(Skeletal landmark data)
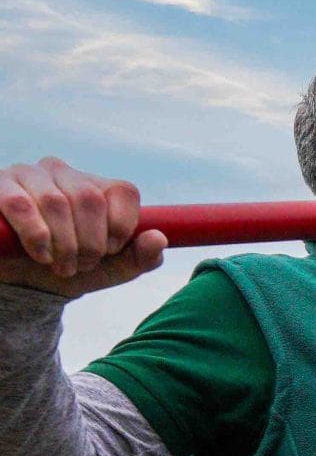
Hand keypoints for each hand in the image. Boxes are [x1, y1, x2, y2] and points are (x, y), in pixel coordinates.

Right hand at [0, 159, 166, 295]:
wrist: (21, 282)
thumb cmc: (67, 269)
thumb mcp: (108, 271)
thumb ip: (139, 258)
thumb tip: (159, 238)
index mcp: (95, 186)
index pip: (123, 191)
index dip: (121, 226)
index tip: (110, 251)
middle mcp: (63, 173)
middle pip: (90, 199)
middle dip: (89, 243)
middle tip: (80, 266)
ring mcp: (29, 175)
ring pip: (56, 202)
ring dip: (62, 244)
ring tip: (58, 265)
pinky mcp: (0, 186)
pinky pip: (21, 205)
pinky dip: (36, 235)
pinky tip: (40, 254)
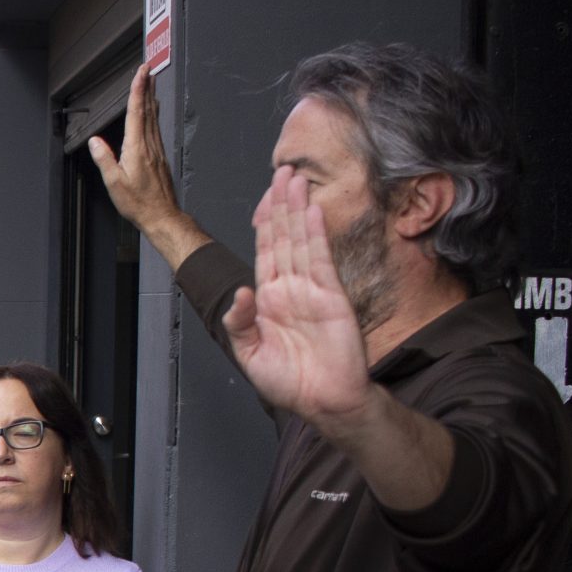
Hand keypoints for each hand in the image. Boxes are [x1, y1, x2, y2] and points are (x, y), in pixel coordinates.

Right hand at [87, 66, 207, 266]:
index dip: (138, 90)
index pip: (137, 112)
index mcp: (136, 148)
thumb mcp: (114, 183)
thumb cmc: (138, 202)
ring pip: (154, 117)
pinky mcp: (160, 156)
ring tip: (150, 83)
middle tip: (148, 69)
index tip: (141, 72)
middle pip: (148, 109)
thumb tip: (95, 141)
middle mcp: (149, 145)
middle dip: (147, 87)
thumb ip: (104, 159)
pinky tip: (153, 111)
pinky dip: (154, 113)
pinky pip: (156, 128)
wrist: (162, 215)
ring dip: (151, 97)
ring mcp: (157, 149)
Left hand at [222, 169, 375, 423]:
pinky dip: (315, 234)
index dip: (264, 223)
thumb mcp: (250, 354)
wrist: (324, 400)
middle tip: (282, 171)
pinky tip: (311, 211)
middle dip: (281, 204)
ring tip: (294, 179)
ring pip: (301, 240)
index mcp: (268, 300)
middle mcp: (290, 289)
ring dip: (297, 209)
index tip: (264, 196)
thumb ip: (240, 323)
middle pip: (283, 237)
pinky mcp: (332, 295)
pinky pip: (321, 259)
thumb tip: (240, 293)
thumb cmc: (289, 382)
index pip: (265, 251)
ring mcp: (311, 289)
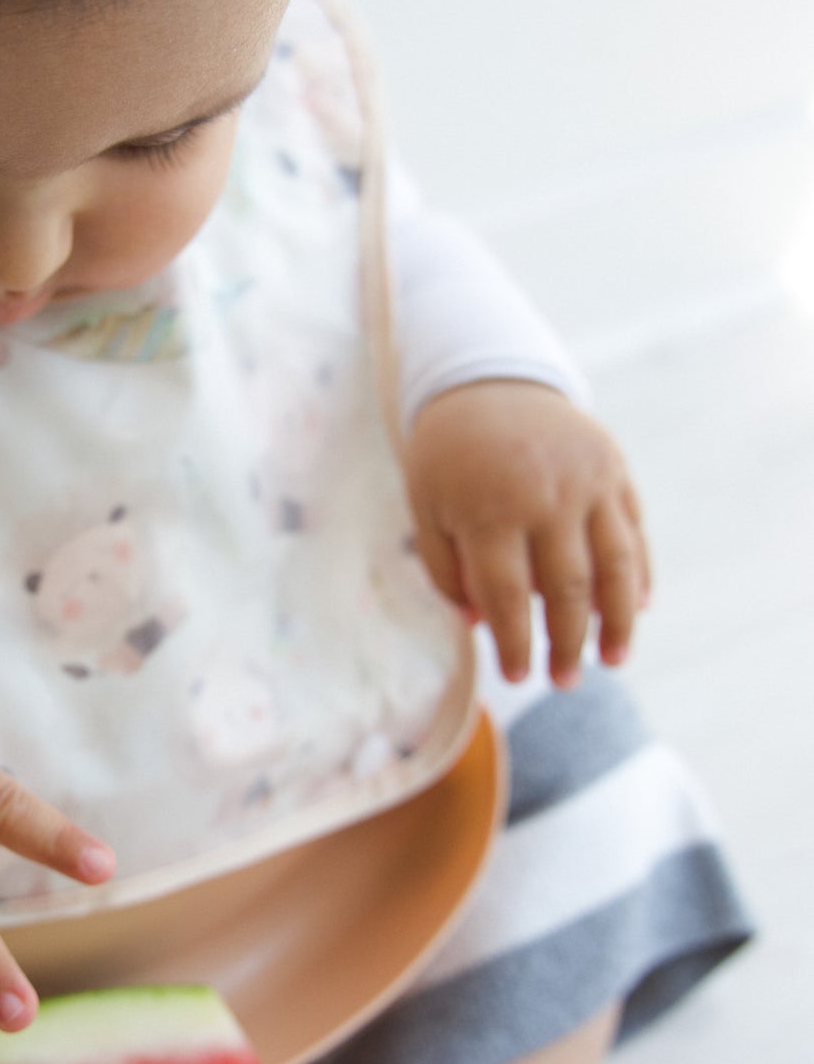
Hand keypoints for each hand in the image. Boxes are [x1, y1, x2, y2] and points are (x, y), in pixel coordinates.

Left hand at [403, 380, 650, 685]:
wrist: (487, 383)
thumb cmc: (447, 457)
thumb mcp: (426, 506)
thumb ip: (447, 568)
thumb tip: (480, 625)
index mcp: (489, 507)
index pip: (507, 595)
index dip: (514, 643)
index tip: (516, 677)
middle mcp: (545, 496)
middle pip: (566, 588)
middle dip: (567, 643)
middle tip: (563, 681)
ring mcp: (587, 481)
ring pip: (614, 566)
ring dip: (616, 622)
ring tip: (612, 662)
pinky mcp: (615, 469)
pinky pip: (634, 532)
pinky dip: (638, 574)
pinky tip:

[Exercise goal]:
Please print the lines above exactly, beginning at the first line of the entries and ending at the line holding "ring mcp: (29, 175)", and leave the pictures out.

[Solution for this problem]:
Hand keypoints for each hand in the image. Boxes are [x1, y1, x2, y2] and points are (x, y), in pixel coordinates.

Right hand at [0, 159, 166, 295]:
wrist: (21, 282)
thumb cmc: (67, 269)
thumb mcp: (108, 271)
thumb ip: (139, 258)
thumb tip: (159, 238)
index mcp: (95, 186)
index pip: (123, 191)
index dip: (121, 226)
index tip: (110, 251)
middle mcp: (63, 173)
middle pip: (90, 199)
middle dip: (89, 243)
middle tip: (80, 266)
ring mcp: (29, 175)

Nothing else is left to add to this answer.